Analysis of three biomarkers in the urine of kidney transplant recipients can diagnose — and even predict — transplant rejection, according to results from a clinical trial....This test for biomarkers ...offers an accurate, noninvasive alternative to the standard kidney biopsy....The findings appear in the July 4 issue of the New England Journal of Medicine.....Following a kidney transplant, patients receive therapy to prevent their immune systems from rejecting the organ. Even with this immunosuppressive therapy, approximately 10 to 15 percent of kidney recipients experience rejection within one year after transplantation. Typically, a biopsy is performed only after a transplant recipient shows signs of kidney injury. Although the procedure seldom causes serious complications, it carries some risks, such as bleeding and pain. In addition, biopsy samples sometimes do not give doctors an accurate impression of the overall state of the kidney because the samples are small and may not contain any injured tissue.....In the study...investigators at five clinical sites collected urine samples from 485 kidney transplant recipients from three days to approximately one year after transplantation. Researchers...assessed the urinary cell levels of several biomarkers that previously have been associated with rejection. Statistical analysis revealed that a group of three urinary biomarkers formed a diagnostic signature that could distinguish kidney recipients with biopsy-confirmed rejection from those whose biopsies did not show signs of rejection or who did not undergo a biopsy. The biomarkers include two messenger RNA molecules that encode immune system proteins implicated in transplant rejection and one noncoding RNA molecule that participates in protein production. The researchers used the signature to assign values to each urine sample and identify a threshold value indicative of rejection. With this test, they could detect transplant rejection with a high level of accuracy.

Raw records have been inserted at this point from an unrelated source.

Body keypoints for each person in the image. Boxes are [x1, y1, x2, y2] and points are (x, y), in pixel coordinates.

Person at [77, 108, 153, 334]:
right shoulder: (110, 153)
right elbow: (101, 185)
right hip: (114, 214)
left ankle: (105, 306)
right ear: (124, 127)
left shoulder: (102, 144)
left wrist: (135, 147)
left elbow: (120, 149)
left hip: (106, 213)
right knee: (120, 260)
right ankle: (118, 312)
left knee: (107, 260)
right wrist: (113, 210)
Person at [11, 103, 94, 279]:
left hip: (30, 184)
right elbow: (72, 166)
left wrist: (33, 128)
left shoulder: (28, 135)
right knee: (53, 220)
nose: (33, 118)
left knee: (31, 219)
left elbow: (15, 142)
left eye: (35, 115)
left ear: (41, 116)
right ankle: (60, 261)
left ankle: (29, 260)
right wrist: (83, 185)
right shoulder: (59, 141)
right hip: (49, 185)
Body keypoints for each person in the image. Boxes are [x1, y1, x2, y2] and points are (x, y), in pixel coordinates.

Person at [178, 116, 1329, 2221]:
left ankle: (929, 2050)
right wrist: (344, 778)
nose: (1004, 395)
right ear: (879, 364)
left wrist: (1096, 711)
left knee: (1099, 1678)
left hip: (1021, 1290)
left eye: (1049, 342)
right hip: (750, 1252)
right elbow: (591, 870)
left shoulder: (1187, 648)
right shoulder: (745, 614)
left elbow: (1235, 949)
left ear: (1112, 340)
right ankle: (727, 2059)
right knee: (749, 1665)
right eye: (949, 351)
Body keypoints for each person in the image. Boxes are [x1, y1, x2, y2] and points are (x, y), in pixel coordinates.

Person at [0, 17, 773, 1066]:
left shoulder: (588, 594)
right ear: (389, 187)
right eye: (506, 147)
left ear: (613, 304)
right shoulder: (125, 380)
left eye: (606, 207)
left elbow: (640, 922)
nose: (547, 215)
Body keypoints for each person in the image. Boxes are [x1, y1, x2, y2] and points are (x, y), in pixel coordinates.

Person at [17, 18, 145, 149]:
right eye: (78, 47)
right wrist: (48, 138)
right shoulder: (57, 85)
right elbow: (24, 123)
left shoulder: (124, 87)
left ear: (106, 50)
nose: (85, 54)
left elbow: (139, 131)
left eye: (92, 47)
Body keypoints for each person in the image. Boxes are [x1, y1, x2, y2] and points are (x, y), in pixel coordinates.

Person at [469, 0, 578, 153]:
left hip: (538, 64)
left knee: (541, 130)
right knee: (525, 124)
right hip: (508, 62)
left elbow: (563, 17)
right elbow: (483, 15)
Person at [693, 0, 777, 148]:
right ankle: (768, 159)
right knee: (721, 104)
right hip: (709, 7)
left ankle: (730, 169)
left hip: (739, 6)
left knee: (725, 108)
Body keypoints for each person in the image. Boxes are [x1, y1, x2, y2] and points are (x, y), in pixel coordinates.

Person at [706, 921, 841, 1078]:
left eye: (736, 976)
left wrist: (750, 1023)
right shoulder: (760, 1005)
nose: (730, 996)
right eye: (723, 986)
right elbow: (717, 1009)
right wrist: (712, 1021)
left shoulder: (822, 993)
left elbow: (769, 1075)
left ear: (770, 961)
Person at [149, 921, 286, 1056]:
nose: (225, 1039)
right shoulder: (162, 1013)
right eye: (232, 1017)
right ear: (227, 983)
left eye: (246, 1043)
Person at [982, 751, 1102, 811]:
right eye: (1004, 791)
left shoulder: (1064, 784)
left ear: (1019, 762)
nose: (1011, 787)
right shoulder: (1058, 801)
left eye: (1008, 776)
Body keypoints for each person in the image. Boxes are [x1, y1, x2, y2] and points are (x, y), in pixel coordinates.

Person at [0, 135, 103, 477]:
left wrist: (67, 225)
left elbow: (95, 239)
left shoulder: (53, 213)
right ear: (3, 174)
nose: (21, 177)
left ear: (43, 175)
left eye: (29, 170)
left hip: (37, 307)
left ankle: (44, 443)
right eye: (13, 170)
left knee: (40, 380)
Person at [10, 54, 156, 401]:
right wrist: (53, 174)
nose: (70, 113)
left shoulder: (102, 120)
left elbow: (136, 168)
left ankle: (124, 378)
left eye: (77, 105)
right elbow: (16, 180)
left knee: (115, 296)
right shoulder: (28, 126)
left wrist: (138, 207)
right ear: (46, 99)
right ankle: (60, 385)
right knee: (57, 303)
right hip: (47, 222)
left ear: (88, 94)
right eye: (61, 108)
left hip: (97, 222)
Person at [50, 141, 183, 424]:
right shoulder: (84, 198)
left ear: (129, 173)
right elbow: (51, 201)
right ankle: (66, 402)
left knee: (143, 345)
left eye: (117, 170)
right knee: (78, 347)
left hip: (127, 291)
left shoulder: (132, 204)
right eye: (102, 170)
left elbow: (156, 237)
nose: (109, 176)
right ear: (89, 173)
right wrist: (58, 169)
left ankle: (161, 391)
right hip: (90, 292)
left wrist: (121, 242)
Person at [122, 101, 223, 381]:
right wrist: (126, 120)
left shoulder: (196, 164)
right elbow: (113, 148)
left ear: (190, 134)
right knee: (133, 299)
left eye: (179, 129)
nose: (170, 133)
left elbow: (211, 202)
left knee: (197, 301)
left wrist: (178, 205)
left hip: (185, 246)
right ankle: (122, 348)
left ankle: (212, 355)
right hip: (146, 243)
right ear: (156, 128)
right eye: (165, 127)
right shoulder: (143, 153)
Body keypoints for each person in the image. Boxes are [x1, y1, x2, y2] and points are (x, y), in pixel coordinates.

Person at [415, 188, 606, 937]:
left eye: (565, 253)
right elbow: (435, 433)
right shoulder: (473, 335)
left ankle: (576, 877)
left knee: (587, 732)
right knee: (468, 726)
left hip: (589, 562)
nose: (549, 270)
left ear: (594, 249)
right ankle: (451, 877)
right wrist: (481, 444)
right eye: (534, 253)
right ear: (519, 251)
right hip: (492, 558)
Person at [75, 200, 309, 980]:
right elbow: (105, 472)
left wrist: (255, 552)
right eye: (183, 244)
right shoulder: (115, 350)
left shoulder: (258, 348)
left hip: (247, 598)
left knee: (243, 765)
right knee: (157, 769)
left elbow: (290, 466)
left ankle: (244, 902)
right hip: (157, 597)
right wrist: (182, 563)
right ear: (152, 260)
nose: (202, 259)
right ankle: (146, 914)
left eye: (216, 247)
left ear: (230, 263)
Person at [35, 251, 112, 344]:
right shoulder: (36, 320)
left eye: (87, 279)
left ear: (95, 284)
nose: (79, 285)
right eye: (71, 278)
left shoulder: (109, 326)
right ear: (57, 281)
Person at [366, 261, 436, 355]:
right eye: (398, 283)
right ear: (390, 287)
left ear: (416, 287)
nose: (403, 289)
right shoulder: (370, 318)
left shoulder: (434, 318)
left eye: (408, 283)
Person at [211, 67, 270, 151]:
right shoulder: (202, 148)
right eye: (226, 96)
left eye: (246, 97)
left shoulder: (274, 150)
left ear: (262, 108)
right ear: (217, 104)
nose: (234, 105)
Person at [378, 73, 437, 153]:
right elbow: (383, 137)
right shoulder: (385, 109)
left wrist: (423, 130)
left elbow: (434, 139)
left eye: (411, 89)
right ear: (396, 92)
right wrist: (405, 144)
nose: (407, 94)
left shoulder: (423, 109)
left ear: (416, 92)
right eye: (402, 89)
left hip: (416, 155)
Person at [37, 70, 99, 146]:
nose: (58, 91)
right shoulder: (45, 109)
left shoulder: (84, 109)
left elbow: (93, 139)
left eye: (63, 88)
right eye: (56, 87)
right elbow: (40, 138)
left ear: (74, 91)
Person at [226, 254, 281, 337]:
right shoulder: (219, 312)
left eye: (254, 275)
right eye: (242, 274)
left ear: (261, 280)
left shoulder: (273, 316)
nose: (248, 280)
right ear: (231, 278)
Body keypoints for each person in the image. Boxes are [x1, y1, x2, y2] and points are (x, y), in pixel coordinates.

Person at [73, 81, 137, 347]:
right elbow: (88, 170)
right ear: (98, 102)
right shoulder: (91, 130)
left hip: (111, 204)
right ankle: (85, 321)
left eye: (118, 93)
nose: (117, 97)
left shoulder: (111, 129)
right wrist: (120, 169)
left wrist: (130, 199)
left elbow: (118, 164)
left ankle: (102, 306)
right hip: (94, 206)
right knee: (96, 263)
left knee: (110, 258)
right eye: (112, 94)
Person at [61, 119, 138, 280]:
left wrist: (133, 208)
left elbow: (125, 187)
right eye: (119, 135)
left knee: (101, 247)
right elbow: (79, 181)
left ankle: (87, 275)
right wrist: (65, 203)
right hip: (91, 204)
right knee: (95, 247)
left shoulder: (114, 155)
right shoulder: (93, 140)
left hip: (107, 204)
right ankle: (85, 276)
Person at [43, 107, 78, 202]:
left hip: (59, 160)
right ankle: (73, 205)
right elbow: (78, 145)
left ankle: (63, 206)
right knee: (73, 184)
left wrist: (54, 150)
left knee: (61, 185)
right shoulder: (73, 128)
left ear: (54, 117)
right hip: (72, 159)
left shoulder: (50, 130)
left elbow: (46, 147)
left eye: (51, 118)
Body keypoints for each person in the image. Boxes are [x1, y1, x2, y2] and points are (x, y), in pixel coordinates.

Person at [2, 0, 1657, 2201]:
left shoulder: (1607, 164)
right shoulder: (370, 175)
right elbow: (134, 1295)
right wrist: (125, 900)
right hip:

As emphasized in this article, the use of diagnostic signature of three urinary biomarkers seems to offer a better alternative to assessing the status of a transplanted kidney than the current gold-standard, a kidney biopsy. Although such biopsies usually do not result in serious complications, kidney biopsies are not undertaken lightly and, as noted above, may not yield tissue that accurately represents what is happening to adjacent tissue (sampling error). These is also considerable expense associated with a biopsy. However, there will also be a cost for the biomarker testing.
It's important to note, and as noted above, that there is the distinct possibility that the biomarker signature may be able to predict future rejection of the kidney and prompt a change in the immunosuppressive therapy to save the organ. This is also possible with a biopsy but the biomarkers may prove to be better at this, more quantitative, and can be repeated frequently. Although the kidney is the most commonly transplanted organ, I am sure that this biomarker approach is being evaluated for other transplanted organs but with serum used as the analyte and not looking at the same biomarkers.